Für das gegebene Nachweissystem sollte die Detektion von L. pneumophila in Wasser- und in Bioaerosolproben etabliert werden. Die erste Aufgabe diesbezüglich bestand in der Optimierung der Messbedingungen, um eine möglichst hohe Nachweisstärke des Assays für die Detektion von Bakterien zu erreichen. Für die Messungen wurde ein lebender, nicht-pathogener E. coli-Stamm als Modellorganismus verwendet. Im Anschluss daran wurde das optimierte Messprogramm für inaktivierte L. pneumophila getestet und charakterisiert. Da für L. pneumophila Serogruppe 1 eine Vielzahl an Antikörpern kommerziell erhältlich war, sollte zunächst ein Assay für diese Serogruppe entwickelt und charakterisiert werden. Hierzu wurden sowohl monoklonale als auch polyklonale Antikörper getestet und die vielversprechendsten Antikörper für nachfolgende Messungen ausgewählt. Anhand der Messung von L. pneumophila Serogruppe 1 sollte der Mikroarray-Immunoassay für die Messung von Wasser- und Bioaerosolproben untersucht werden.
Für die Analyse von Wasser liegt die Nachweisgrenze immunologischer Verfahren, so auch des Mikroarray-Immunoassays, oberhalb geforderter Grenzwerte, weshalb diese mit vorgeschalteten Anreicherungstechniken kombiniert werden müssen. Im Rahmen eines DFG-geförderten Projekts wurde der Mikroarray-Nachweis in Kombination eines zweistufigen Anreicherungsverfahrens untersucht. Nach einer Cross-Flow-Mikrofiltration folgte in der zweiten Stufe eine Anreicherung mit Hilfe makroporöser Epoxypolymer-basierter monolithischer Affinitätsfiltration.
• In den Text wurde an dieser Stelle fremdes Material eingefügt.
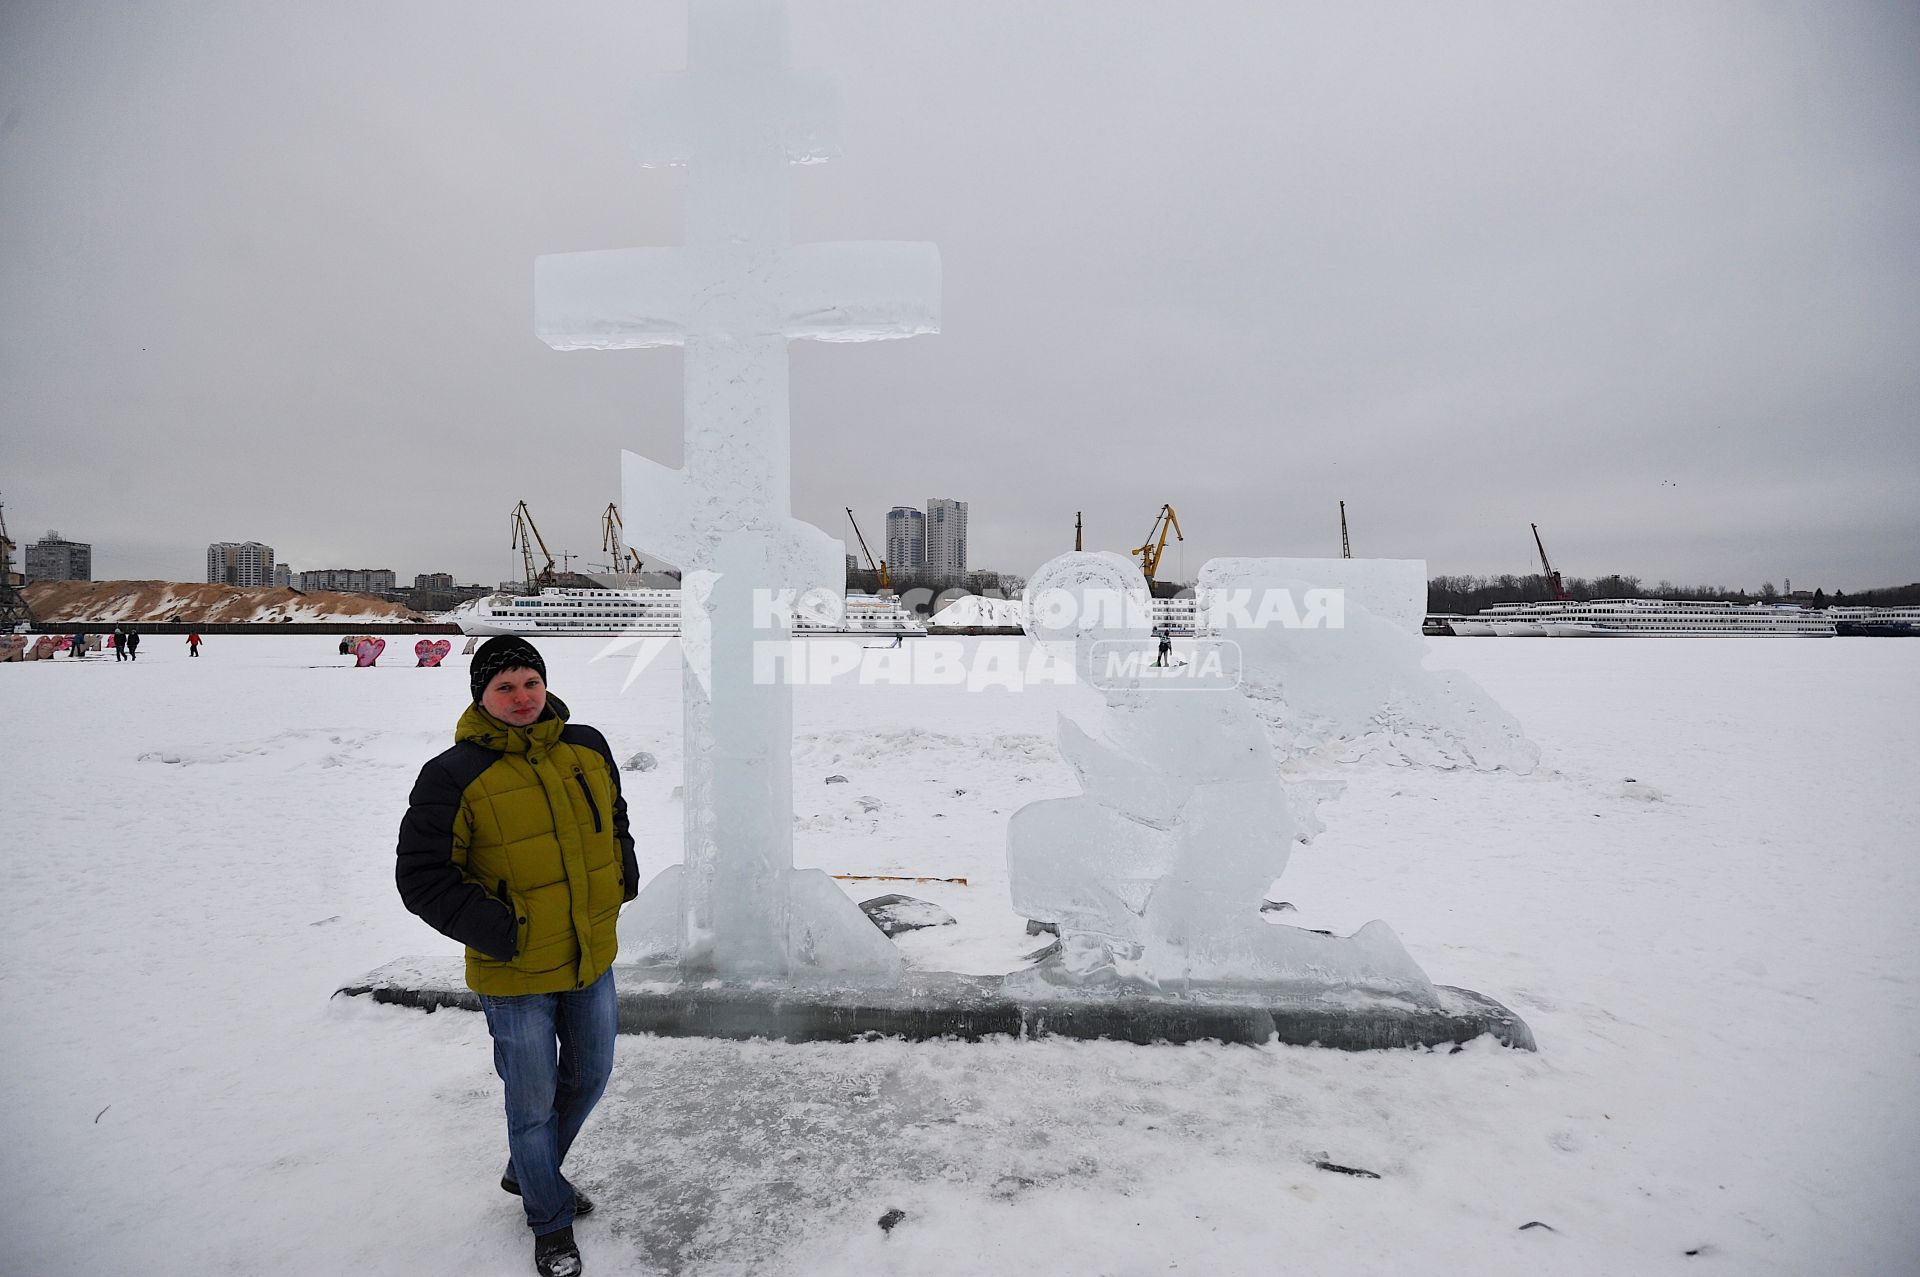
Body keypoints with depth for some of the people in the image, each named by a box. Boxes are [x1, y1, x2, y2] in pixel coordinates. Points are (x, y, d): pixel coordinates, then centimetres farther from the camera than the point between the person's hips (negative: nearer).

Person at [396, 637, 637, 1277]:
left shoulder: (587, 747, -2)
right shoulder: (455, 775, -17)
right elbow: (421, 874, -14)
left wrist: (622, 883, 5)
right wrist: (499, 932, -20)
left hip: (592, 960, 5)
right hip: (515, 977, -5)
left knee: (590, 1077, 22)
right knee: (532, 1102, 12)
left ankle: (527, 1171, 50)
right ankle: (550, 1222, 38)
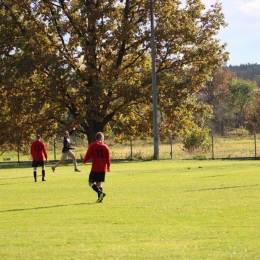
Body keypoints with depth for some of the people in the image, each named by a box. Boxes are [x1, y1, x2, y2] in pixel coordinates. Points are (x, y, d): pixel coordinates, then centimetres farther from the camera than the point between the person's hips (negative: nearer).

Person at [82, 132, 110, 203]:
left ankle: (100, 192, -20)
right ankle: (100, 198, 4)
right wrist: (108, 167, 20)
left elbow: (88, 155, -7)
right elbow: (108, 158, 6)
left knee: (91, 182, 1)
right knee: (99, 183, 13)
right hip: (103, 168, 4)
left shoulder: (92, 145, -6)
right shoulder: (105, 146, 3)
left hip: (95, 168, -4)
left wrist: (84, 162, 12)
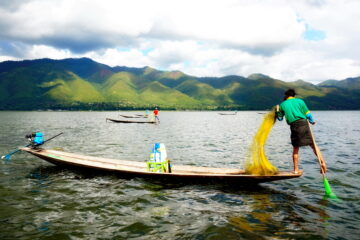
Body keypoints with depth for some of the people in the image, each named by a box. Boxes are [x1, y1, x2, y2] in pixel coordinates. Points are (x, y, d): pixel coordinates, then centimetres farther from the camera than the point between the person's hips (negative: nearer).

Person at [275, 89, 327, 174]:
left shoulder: (282, 105, 9)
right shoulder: (300, 101, 9)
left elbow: (280, 118, 18)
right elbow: (308, 114, 6)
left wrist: (277, 111, 34)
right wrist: (312, 121, 23)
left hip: (294, 127, 0)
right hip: (304, 124, 0)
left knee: (295, 149, 11)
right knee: (313, 145, 7)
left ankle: (296, 169, 13)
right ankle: (322, 162, -5)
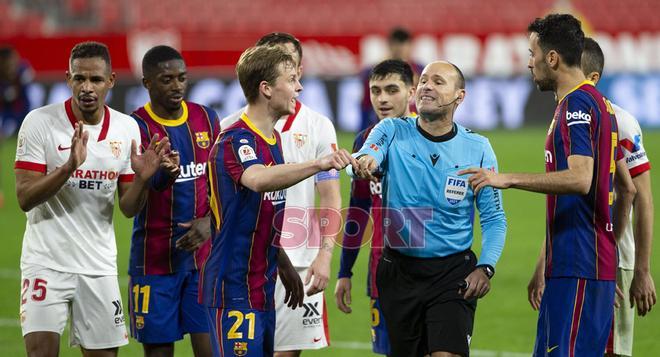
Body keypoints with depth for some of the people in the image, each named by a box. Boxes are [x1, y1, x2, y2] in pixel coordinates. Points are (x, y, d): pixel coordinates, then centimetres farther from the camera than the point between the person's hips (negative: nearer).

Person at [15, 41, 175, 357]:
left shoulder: (127, 128, 4)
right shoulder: (39, 122, -8)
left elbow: (128, 208, 8)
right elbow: (25, 198, -13)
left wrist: (143, 179, -13)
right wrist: (69, 167, -27)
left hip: (99, 267, 4)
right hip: (47, 262, -4)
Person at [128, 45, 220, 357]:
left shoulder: (206, 119, 6)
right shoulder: (137, 127, -9)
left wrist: (210, 222, -8)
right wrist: (161, 173, -43)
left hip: (204, 255, 3)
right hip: (155, 260, -3)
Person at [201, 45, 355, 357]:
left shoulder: (273, 138, 14)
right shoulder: (234, 141, -17)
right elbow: (258, 179, -41)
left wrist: (283, 264, 23)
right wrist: (319, 164, -51)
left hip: (263, 285, 9)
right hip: (234, 290, -9)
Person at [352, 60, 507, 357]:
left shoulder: (478, 148, -1)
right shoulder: (392, 131, 0)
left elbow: (494, 218, 2)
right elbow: (365, 159, -21)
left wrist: (485, 267, -13)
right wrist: (364, 161, -46)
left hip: (453, 273, -2)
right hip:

Für die Bioaerosol-Messungen sollte zunächst die generelle Anwendbarkeit der Mikroarrays untersucht werden. Anschließend sollte die Messung in Kombination verschiedener Bioaerosol-Sammelgeräte bewertet und schließlich für Realproben-Messungen eingesetzt werden, welche in Zusammenarbeit mit dem Bayerischen Landesamt für Gesundheit und Lebensmittelsicherheit durchgeführt wurden. Die letzte Herausforderung bestand in der Erweiterung des Mikroarrays zum Nachweis der 14 weiteren Serogruppen von L. pneumophila. Hier galt es, geeignete Antikörper zu finden. Es sollten sowohl kommerziell erhältliche Antikörper als auch Antikörper von Dr. Lück, einem Kooperationspartner vom Institut für Medizinische Mikrobiologie und Hygiene der TU Dresden, getestet werden. Zell-Mikroarrays, bei denen die 15 Serogruppen von L. pneumophila immobilisiert waren, stellten eine Möglichkeit dar, die Antikörper direkt bezüglich ihrer Affinität zu charakterisieren. Bei der anschließenden Anwendung im Mikroarray-Sandwich-Immunoassay sollten die relevanten Antikörper schließlich für die Messung der 15 Serogruppen anhand ihrer Selektivität und Sensitivität charakterisiert werden.
Zusammengefasst bestand die endgültige Zielsetzung dieser Arbeit in der Entwicklung und Charakterisierung eines Antikörper-Mikroarrays zum Nachweis der 15 Serogruppen von L. pneumophila in Kombination mit geeigneten Anreicherungstechniken zur Anwendung für Wasser- und Luftproben.